Protrusion of the Optic Papilla into the Globe
The optic papilla is considered by some to be the site most vulnerable to the effects of elevated CSF pressure in the nerve sheath.17 Normally, the optic papilla appears as a flat hyperintense (hypointense relative to the vitreous of the globe of the eye) region in the posterior sclera. In pseudotumor cerebri, intraocular protrusion of the optic papilla is occasionally observed on MR imaging. Brodsky and Vaphiades6 found prelaminar enhancement in 50% of MR images of patients with pseudotumor cerebri. However, they also found an absence of prelaminar enhancement in some patients with florid papilledema. Intraocular protrusion was also demonstrated by Jinkins et al11 in 10 (67%) of 15 patients with pseudotumor cerebri on MR imaging.
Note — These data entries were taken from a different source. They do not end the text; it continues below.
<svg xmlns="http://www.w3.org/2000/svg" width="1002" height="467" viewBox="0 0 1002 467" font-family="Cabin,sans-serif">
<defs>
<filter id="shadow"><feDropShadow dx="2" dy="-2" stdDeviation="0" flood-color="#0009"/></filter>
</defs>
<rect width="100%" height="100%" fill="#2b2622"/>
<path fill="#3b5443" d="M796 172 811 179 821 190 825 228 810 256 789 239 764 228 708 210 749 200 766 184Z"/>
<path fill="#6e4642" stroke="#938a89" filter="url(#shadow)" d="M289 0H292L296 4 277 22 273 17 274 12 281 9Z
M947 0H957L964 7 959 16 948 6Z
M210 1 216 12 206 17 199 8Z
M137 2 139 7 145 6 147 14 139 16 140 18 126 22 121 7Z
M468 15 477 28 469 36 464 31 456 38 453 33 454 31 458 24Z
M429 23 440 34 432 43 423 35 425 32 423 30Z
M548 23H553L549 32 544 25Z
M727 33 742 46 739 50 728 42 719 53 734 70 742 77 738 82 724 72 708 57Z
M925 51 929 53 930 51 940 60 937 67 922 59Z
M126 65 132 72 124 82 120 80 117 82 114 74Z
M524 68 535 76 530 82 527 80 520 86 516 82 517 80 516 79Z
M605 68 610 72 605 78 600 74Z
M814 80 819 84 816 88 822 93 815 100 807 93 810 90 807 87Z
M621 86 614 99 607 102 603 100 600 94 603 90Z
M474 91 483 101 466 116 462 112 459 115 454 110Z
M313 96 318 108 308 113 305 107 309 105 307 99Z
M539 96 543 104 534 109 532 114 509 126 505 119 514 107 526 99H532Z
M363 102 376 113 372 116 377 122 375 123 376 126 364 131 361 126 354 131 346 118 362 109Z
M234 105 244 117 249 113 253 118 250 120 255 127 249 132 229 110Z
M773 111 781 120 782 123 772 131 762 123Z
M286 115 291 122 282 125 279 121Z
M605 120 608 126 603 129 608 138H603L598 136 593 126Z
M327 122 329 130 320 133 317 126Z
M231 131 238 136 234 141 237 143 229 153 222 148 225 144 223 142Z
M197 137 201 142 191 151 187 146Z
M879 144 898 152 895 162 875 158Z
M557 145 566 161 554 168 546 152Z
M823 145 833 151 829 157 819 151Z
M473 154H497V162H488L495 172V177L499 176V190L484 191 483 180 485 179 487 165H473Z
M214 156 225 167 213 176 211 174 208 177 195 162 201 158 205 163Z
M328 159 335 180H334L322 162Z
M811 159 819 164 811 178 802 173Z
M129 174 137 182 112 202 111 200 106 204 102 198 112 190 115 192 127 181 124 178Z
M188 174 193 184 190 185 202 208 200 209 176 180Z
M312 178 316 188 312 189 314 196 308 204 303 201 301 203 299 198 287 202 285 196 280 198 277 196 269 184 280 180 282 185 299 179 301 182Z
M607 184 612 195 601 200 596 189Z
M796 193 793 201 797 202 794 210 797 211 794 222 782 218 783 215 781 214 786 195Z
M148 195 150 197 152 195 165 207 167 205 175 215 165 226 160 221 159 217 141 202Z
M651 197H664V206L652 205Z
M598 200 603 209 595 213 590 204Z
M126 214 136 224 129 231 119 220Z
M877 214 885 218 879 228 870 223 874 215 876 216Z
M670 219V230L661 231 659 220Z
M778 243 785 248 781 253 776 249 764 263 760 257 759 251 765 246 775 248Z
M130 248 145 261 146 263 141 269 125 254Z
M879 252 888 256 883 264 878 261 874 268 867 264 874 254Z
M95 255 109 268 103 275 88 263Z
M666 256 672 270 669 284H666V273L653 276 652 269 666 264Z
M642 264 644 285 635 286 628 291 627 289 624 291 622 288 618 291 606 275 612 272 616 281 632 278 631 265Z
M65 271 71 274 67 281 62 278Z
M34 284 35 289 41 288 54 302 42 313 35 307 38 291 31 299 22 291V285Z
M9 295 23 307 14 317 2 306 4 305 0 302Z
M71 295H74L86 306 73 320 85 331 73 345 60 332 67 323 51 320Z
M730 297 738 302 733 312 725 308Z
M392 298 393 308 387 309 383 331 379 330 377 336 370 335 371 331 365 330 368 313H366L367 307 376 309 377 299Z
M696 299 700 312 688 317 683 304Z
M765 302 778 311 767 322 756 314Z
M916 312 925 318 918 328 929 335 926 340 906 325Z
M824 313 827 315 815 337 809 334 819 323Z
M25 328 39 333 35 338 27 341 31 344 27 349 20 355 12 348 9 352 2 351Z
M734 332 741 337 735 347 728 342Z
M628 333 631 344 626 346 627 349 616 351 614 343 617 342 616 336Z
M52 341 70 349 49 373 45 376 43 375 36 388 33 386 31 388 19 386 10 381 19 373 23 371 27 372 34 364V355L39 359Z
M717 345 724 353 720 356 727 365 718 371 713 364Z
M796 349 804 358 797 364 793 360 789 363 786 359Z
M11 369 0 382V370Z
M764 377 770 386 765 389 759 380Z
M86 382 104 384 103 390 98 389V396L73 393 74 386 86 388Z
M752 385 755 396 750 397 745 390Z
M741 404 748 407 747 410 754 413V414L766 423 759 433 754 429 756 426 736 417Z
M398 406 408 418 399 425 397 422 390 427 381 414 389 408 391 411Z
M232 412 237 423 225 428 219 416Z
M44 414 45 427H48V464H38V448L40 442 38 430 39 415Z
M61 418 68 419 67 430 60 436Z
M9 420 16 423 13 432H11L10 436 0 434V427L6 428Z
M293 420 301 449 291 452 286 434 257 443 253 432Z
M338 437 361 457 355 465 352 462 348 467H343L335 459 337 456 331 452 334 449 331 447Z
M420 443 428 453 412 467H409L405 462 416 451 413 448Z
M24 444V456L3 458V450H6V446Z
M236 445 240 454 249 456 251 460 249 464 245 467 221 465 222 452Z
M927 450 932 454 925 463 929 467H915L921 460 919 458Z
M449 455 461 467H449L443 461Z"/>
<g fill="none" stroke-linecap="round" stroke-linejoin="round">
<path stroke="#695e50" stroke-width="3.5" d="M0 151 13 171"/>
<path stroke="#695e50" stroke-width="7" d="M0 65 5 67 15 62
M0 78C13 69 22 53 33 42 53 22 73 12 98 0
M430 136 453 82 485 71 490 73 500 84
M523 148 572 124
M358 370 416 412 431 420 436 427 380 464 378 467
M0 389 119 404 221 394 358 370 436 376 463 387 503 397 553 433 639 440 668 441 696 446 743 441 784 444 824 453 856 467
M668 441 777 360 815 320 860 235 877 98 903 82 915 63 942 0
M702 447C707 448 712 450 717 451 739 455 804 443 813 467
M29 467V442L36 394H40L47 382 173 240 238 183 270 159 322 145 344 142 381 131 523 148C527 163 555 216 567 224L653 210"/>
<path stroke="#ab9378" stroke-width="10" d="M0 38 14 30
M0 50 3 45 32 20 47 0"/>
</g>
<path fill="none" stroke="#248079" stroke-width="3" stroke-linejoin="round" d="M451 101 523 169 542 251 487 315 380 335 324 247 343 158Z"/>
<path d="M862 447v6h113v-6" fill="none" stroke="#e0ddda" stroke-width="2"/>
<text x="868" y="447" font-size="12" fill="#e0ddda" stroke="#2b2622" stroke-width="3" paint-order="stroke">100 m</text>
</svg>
Intraocular protrusion of the optic disc (Fig 3) may not produce a sufficient signal-intensity differential with the vitreous of the globe on routine MR imaging. However, contrast-enhanced MR imaging may demonstrate a focal hyperintensity in the region of papilla protrusion because intraocular protrusion of the optic papilla disrupts blood flow in the optic prelaminar capillaries.6The optic papilla usually appears hypointense relative to the vitreous fluid of the globe on T2-weighted images because it is largely composed of myelinated axons. However, extracellular edema generally produces increased signal intensity on T2-weighted images, and this seems to contradict active capillary leakage. Histologic studies in patients with papilledema have demonstrated that despite capillary leakage, prelaminar axons appear distended but show little evidence of extracellular edema. This could explain the hypointensity of the optic papilla relative to the vitreous on T2-weighted images.11
Fig 3.
Posterior globe flattening. Flattening of the posterior globe is thought to occur in the same setting as papilledema with increased ICP. In this image, the site of the optic papilla is flattened and the normal globe contour is lost. This 37-year-old woman presented with headache and a sensation of head pressure. She was found to have papilledema and increased CSF opening pressure on lumbar puncture. (TR, 5650 ms/TE, 88 ms; 5-mm thickness; FOV, 24 cm; 320 × 256 matrix).